BEJABOGOR.COM — Keterbukaan informasi publik merupakan pilar utama dalam upaya mewujudkan penegakan hukum yang transparan dan akuntabel. Namun, di Kabupaten Bogor, situasi ini tampaknya mulai mengalami kemunduran. Sejumlah organisasi kontrol sosial, termasuk media, Lembaga Swadaya Masyarakat (LSM), dan organisasi masyarakat (Ormas), semakin sulit menjalin komunikasi dengan Kejaksaan Negeri (Kajari) Kabupaten Bogor.
Kajari Kabupaten Bogor, di bawah kepemimpinan Irwanuddin Tadjuddin, dianggap semakin tertutup, dengan berbagai upaya untuk melakukan audiensi melalui telepon, pesan WhatsApp, maupun surat resmi tak kunjung mendapat tanggapan. Fenomena ini berbeda jauh dengan kepemimpinan Kajari sebelumnya, yang dinilai lebih terbuka dan menjalin komunikasi yang baik dengan berbagai elemen kontrol sosial.
Ketua DPC JPKPN Kabupaten Bogor, Rizwan Riswanto, mengkritik keras sikap tertutup ini. Menurutnya, sikap seperti ini tidak sesuai dengan prinsip keterbukaan yang seharusnya dipegang teguh oleh seorang pemimpin lembaga penegakan hukum.
“Ini aneh tapi nyata. Tidak seperti Kajari-Kajari sebelumnya yang selalu menjaga hubungan baik dengan kami. Sekarang, komunikasi kami dengan Irwanuddin Tadjuddin seolah terputus, baik melalui telepon, WhatsApp, bahkan surat resmi tidak ditanggapi,” ujar Rizwan Riswanto.

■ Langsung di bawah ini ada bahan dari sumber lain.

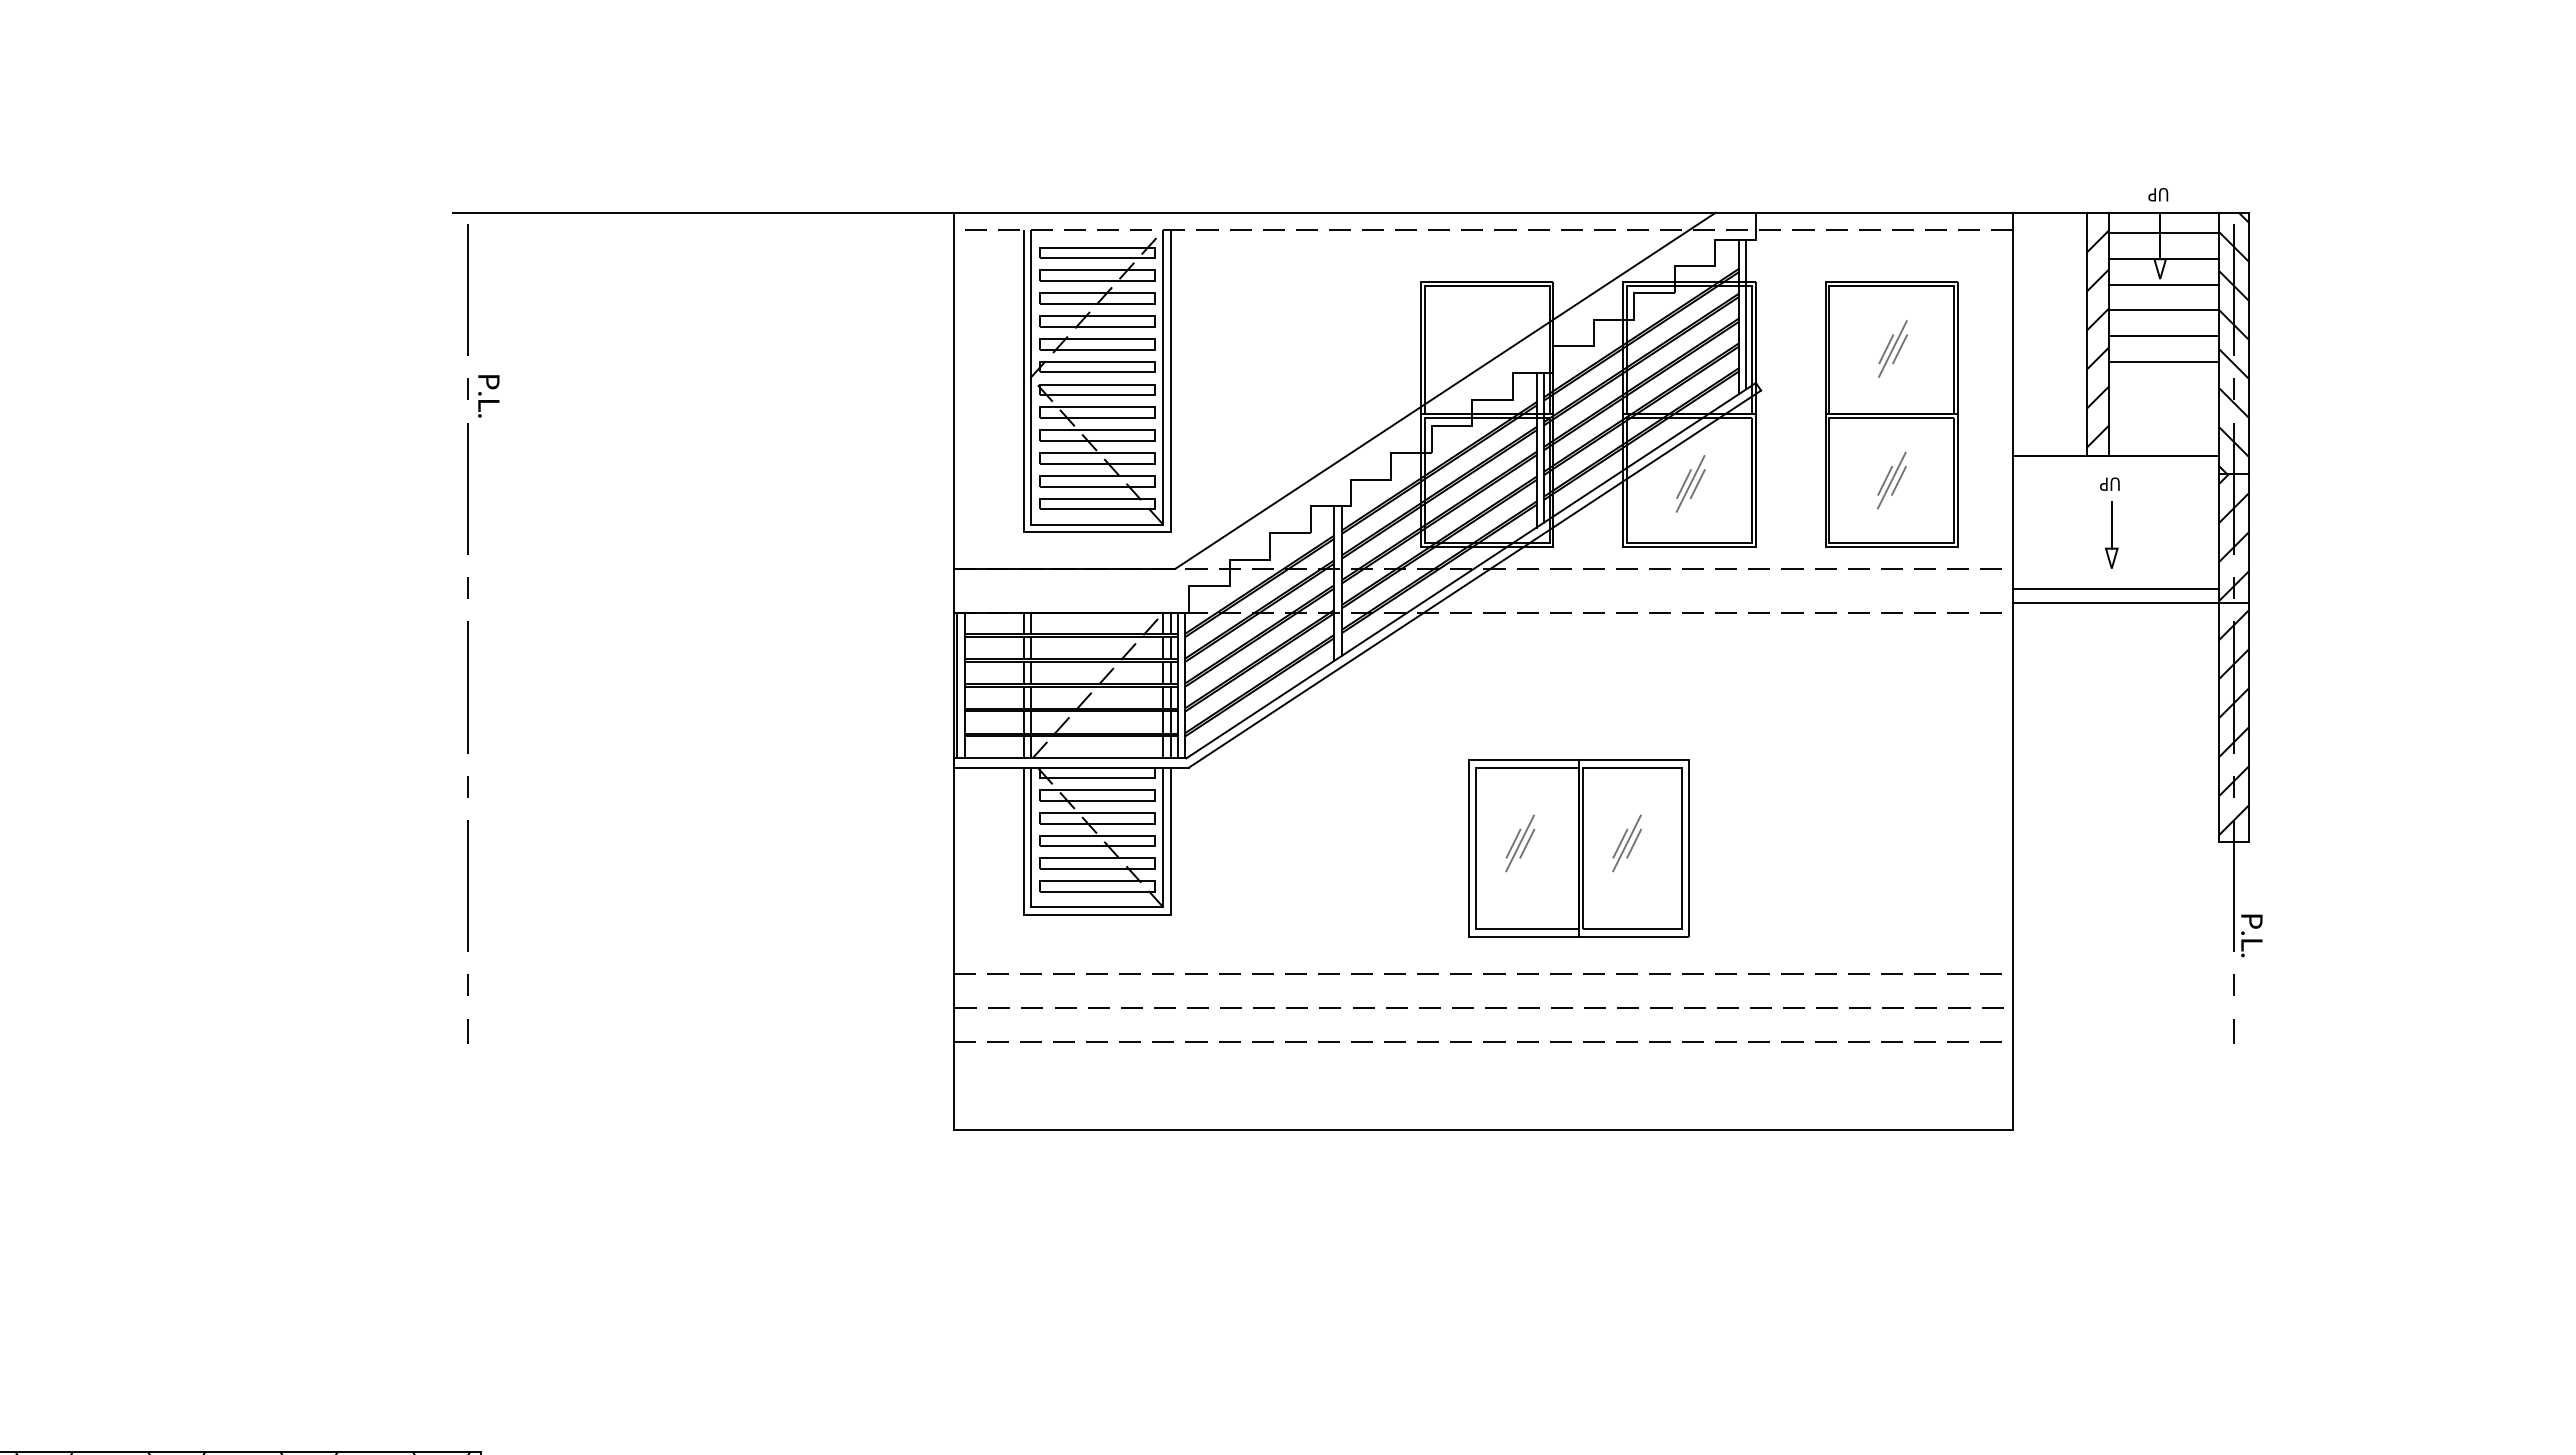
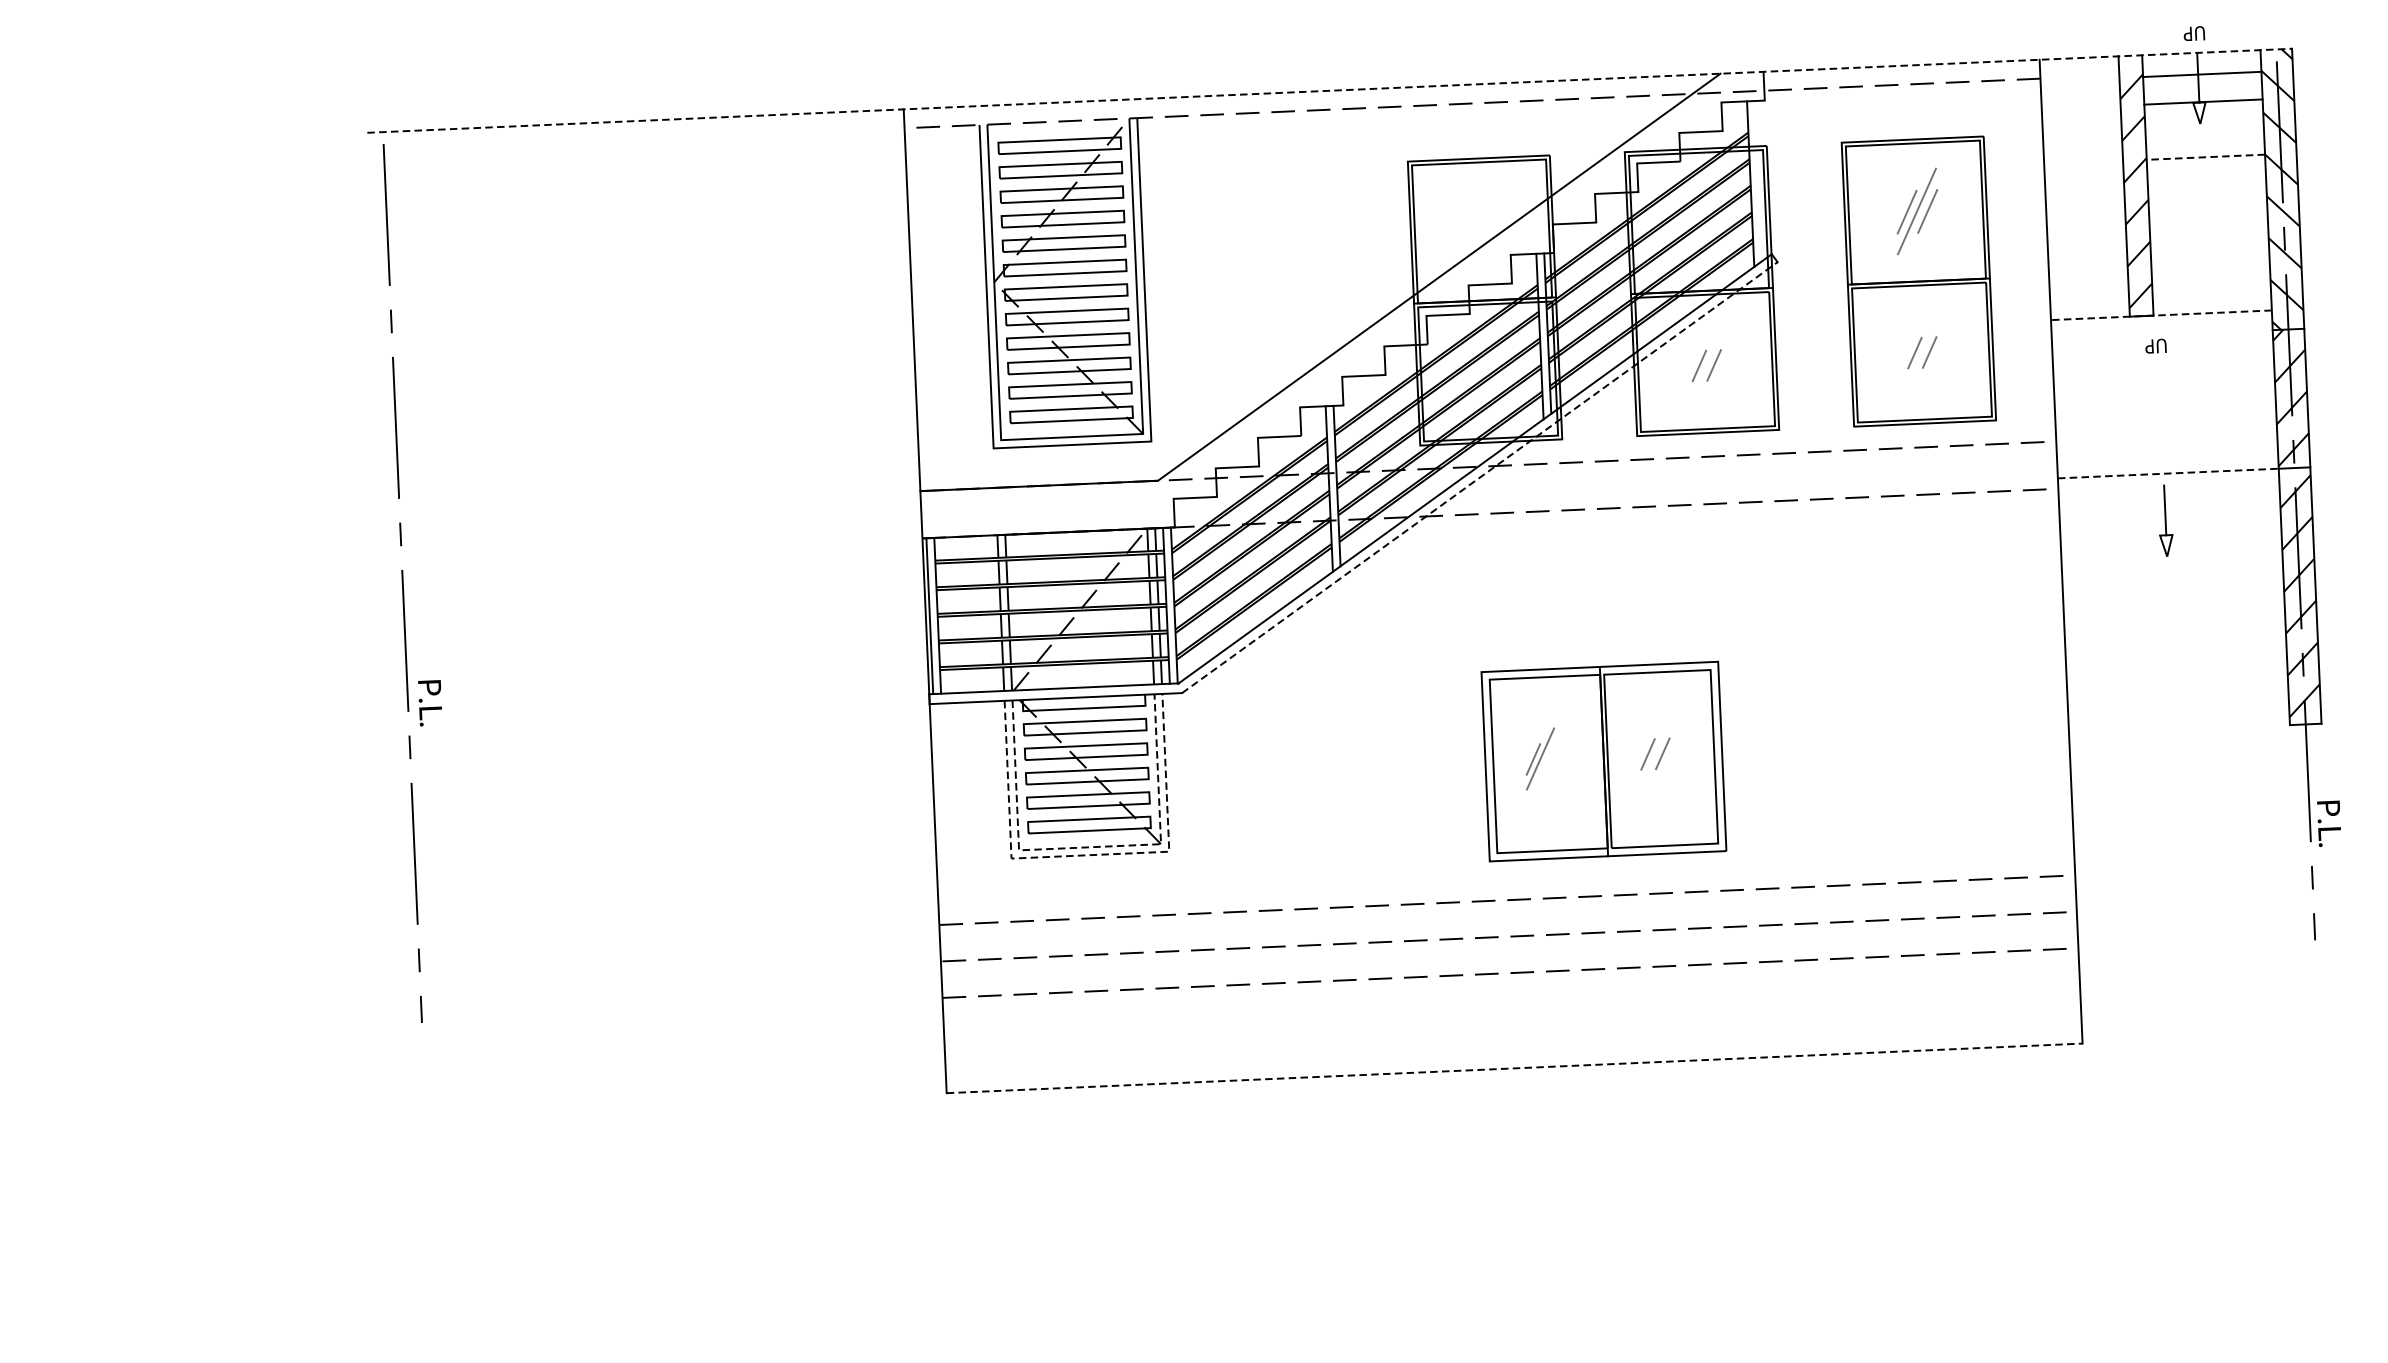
line: (1351, 212) -> (1330, 90), solid -> dashed
line: (2163, 284) -> (2204, 129), removed
line: (2163, 310) -> (2205, 157), solid -> dashed
line: (1746, 314) -> (1758, 181), removed
line: (2163, 336) -> (2206, 185), removed
part: (1892, 348) -> (1916, 210), size x1.4
line: (2163, 361) -> (2207, 212), removed
text: (488, 396) -> (430, 703), moved
line: (2115, 455) -> (2160, 315), solid -> dashed
line: (1891, 480) -> (1921, 352), removed
line: (1690, 483) -> (1706, 365), removed
part: (2111, 534) -> (2165, 520), moved
line: (1475, 578) -> (1480, 477), solid -> dashed
line: (2116, 588) -> (2167, 457), removed
line: (2116, 603) -> (2168, 473), solid -> dashed
line: (1527, 843) -> (1548, 758), removed
line: (1626, 843) -> (1654, 754), removed
line: (1097, 907) -> (1090, 847), solid -> dashed
line: (1097, 914) -> (1090, 854), solid -> dashed
line: (1483, 1130) -> (1514, 1068), solid -> dashed

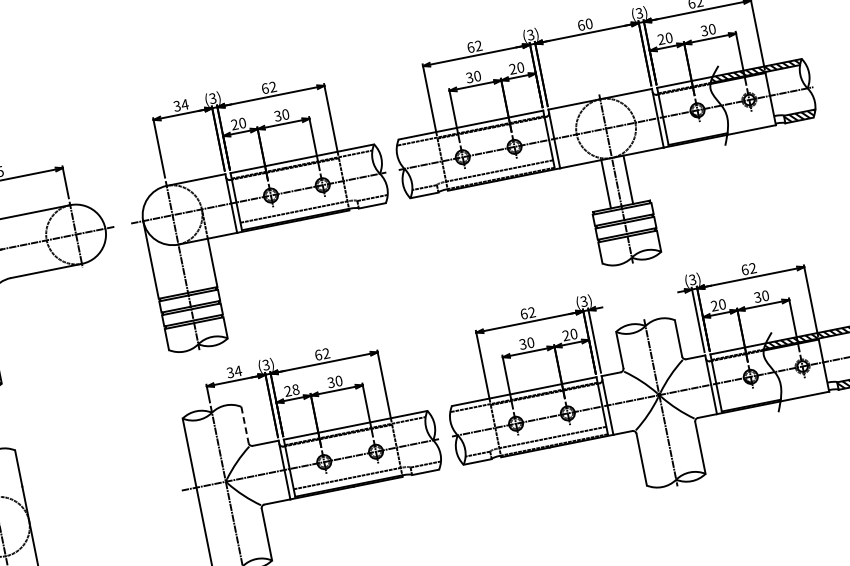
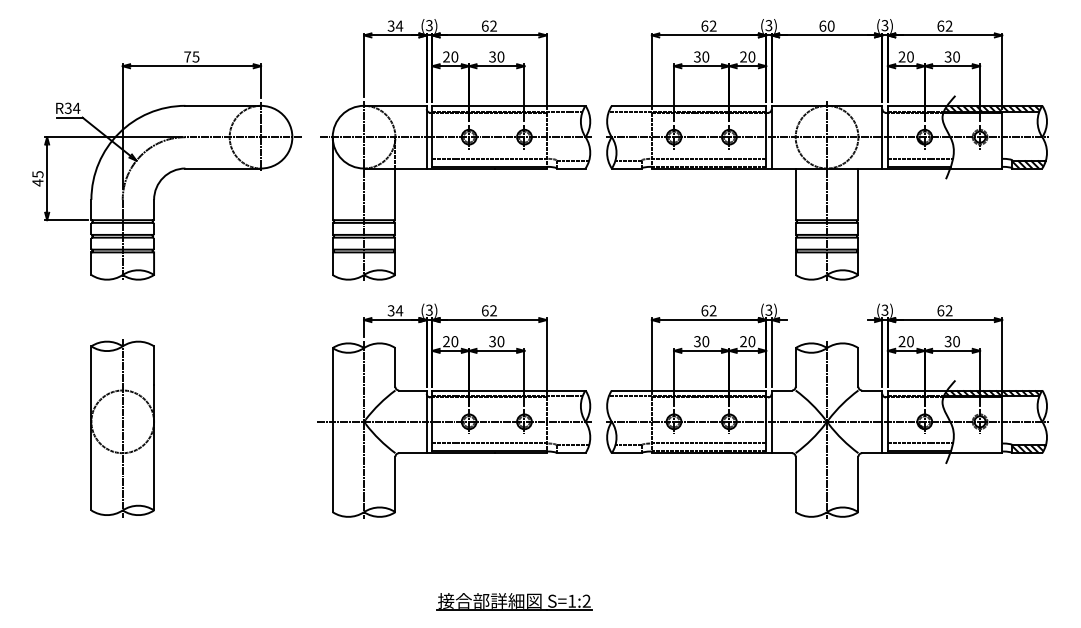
line: (697, 131) -> (920, 158), added
line: (628, 179) -> (858, 194), moved
line: (605, 184) -> (795, 194), moved
text: (295, 389) -> (454, 341), 28 -> 20
line: (750, 397) -> (920, 443), added
line: (245, 425) -> (395, 367), dashed -> solid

Sebagai pemimpin lembaga penegakan hukum di tingkat kabupaten, Irwanuddin Tadjuddin diharapkan mampu menegakkan hukum dengan prinsip keadilan yang berlandaskan fakta, bukti, dan peraturan yang berlaku, serta tanpa adanya kepentingan pribadi atau golongan tertentu. Prinsip equality before the law yang menempatkan semua orang setara di hadapan hukum harus tetap diutamakan.
Lebih lanjut, Rizwan menegaskan bahwa sebagai seorang Adiyaksa, Kajari seharusnya memahami pentingnya keterbukaan dalam proses penegakan hukum. Transparansi dalam penanganan kasus, penyelidikan, dan keputusan hukum adalah bagian integral dari integritas kejaksaan. Hubungan yang baik dengan media, LSM, dan Ormas adalah salah satu cara untuk menjaga kepercayaan masyarakat terhadap institusi tersebut.
“Kajari seharusnya menyadari bahwa sebagai pelayan publik, ia memiliki kewajiban untuk memberikan pelayanan yang baik, responsif, dan tepat waktu kepada masyarakat. Ketertutupan atau kurangnya komunikasi hanya akan merusak kepercayaan publik dan melemahkan fungsi kontrol sosial yang sangat penting dalam demokrasi kita,” tambah Rizwan.
Tidak hanya itu, ia juga menyoroti pentingnya integritas bagi seorang Kajari. Keputusan hukum yang diambil harus didasarkan pada profesionalisme dan sesuai dengan kode etik kejaksaan. Keterbukaan dan kolaborasi dengan lembaga penegak hukum lainnya, seperti kepolisian dan Komisi Pemberantasan Korupsi (KPK), juga sangat diperlukan untuk menangani kasus-kasus besar, terutama korupsi.
Kritik ini muncul seiring dengan meningkatnya kecurigaan di kalangan masyarakat Kabupaten Bogor terhadap Kajari yang dinilai tertutup. Ketiadaan komunikasi antara Kajari dengan elemen kontrol sosial bukan hanya menghambat akses informasi yang akurat, tetapi juga mengurangi transparansi yang selama ini dijunjung tinggi oleh pemerintah.
Keberadaan kontrol sosial sangat krusial dalam menjaga keseimbangan kekuasaan dan memastikan tidak ada penyalahgunaan wewenang. Jika Kajari terus menutup diri dari kontrol sosial, dikhawatirkan pengawasan publik terhadap penegakan hukum akan terganggu, yang pada akhirnya bisa mengikis kepercayaan masyarakat terhadap institusi kejaksaan.
Hingga berita ini ditulis, belum ada pernyataan resmi dari Kajari Kabupaten Bogor terkait alasan di balik ketertutupan ini. Masyarakat Kabupaten Bogor berharap agar Kajari segera mengambil langkah konkret untuk memperbaiki hubungan dengan elemen kontrol sosial dan mengembalikan keterbukaan sebagai prinsip utama penegakan hukum.